***** Brontekst *****

De tenlastelegging is als bijlage aan dit vonnis gehecht.
De verdenking komt er, kort en feitelijk weergegeven, op neer dat verdachte:
feit 1
in de periode van 25 augustus 2013 tot en met 24 augustus 2016 te Almere, met [aangever] , die de leeftijd van twaalf jaren maar nog niet die van zestien jaren had bereikt, buiten echt, ontuchtige handeling(en) heeft gepleegd, die (mede) bestond(en) uit het seksueel binnendringen van het lichaam van die [aangever] ;
feit 2
in de periode van 9 mei 2017 tot en met 3 juni 2017 te Almere, ontucht heeft gepleegd met [aangever],
die zich beschikbaar stelde tot het verrichten van een of meer seksuele handelingen met een derde tegen betaling en die de leeftijd van zestien jaren maar nog niet de leeftijd van achttien jaren had bereikt.

3.VOORVRAGEN

De dagvaarding is geldig, de rechtbank is bevoegd tot kennisneming van het ten laste gelegde, de officier van justitie is ontvankelijk in de vervolging van verdachte en er zijn geen redenen voor schorsing van de vervolging.

***** Aangeleverde gegevens *****

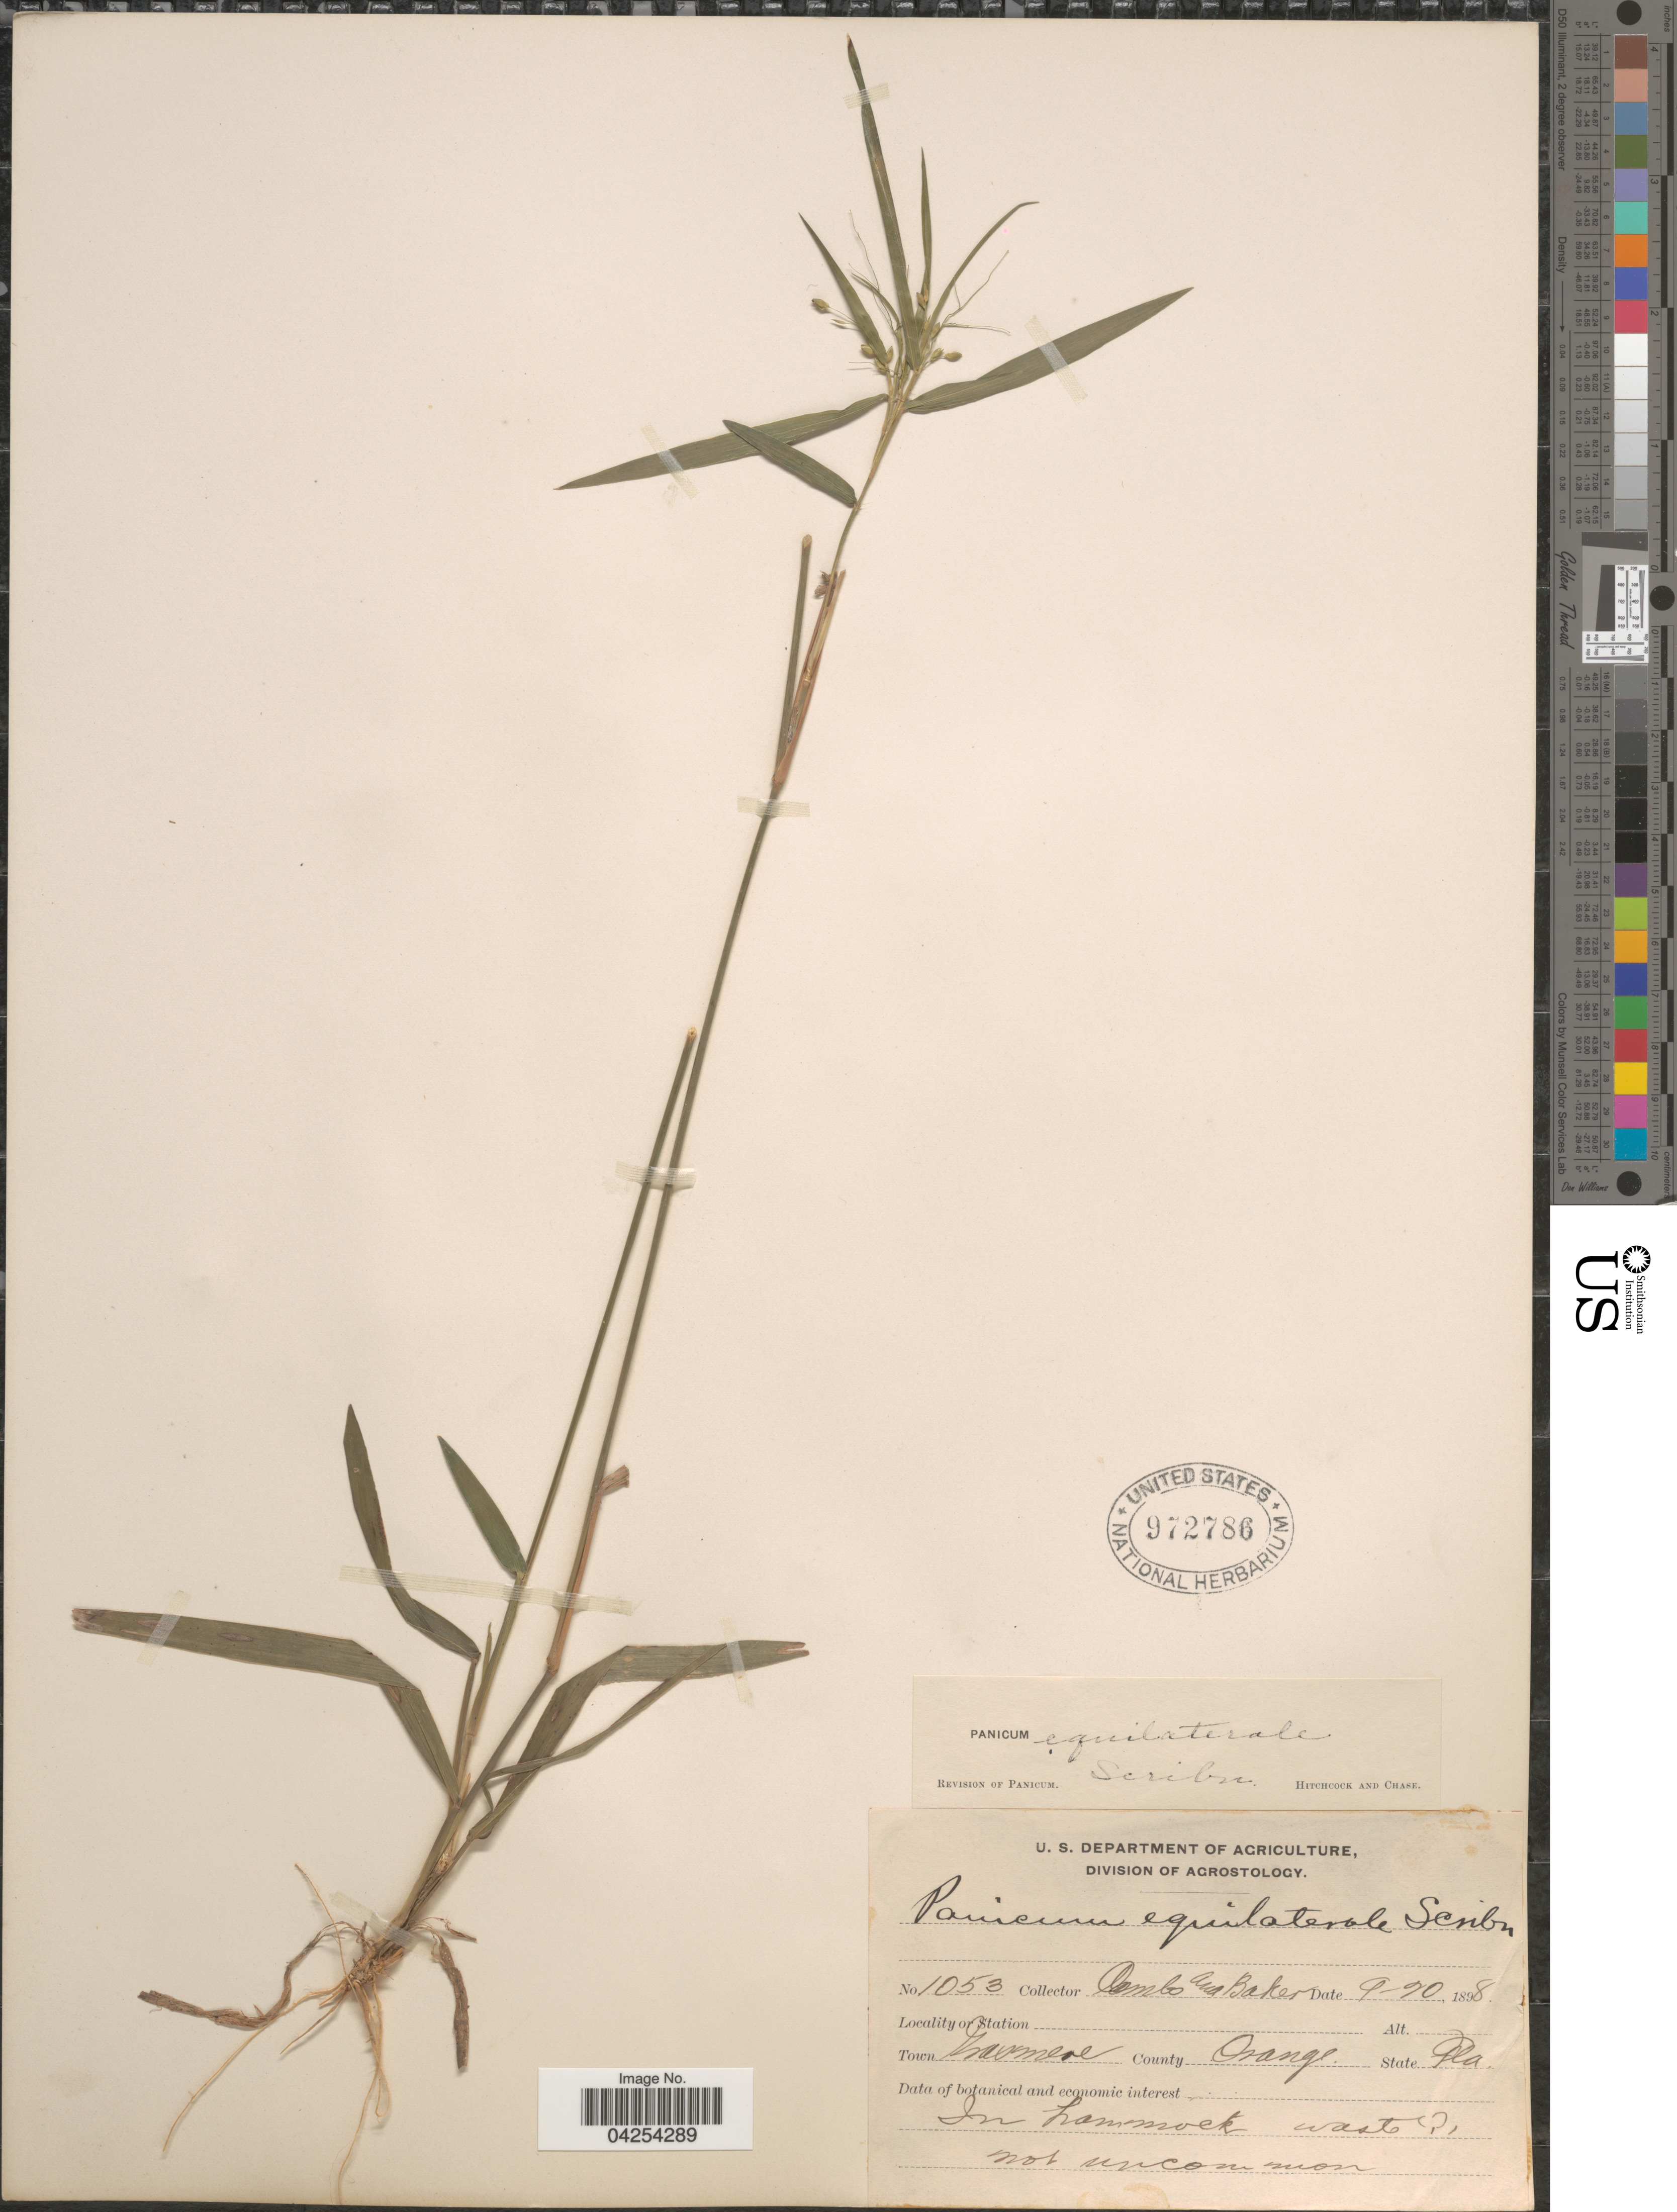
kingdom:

*****

Opdrachten ::
A) Welke periode noemt de brontekst bij feit 2?
B) Neem uit de brontekst letterlijk het gedeelte over dat opent met de woorden met "De tenlastelegging is" en sluit met "jaren had bereikt.".

Antwoorden per opdracht ::
A) Van 9 mei 2017 tot en met 3 juni 2017.

B)
De tenlastelegging is als bijlage aan dit vonnis gehecht.
De verdenking komt er, kort en feitelijk weergegeven, op neer dat verdachte:
feit 1
in de periode van 25 augustus 2013 tot en met 24 augustus 2016 te Almere, met [aangever] , die de leeftijd van twaalf jaren maar nog niet die van zestien jaren had bereikt, buiten echt, ontuchtige handeling(en) heeft gepleegd, die (mede) bestond(en) uit het seksueel binnendringen van het lichaam van die [aangever] ;
feit 2
in de periode van 9 mei 2017 tot en met 3 juni 2017 te Almere, ontucht heeft gepleegd met [aangever],
die zich beschikbaar stelde tot het verrichten van een of meer seksuele handelingen met een derde tegen betaling en die de leeftijd van zestien jaren maar nog niet de leeftijd van achttien jaren had bereikt.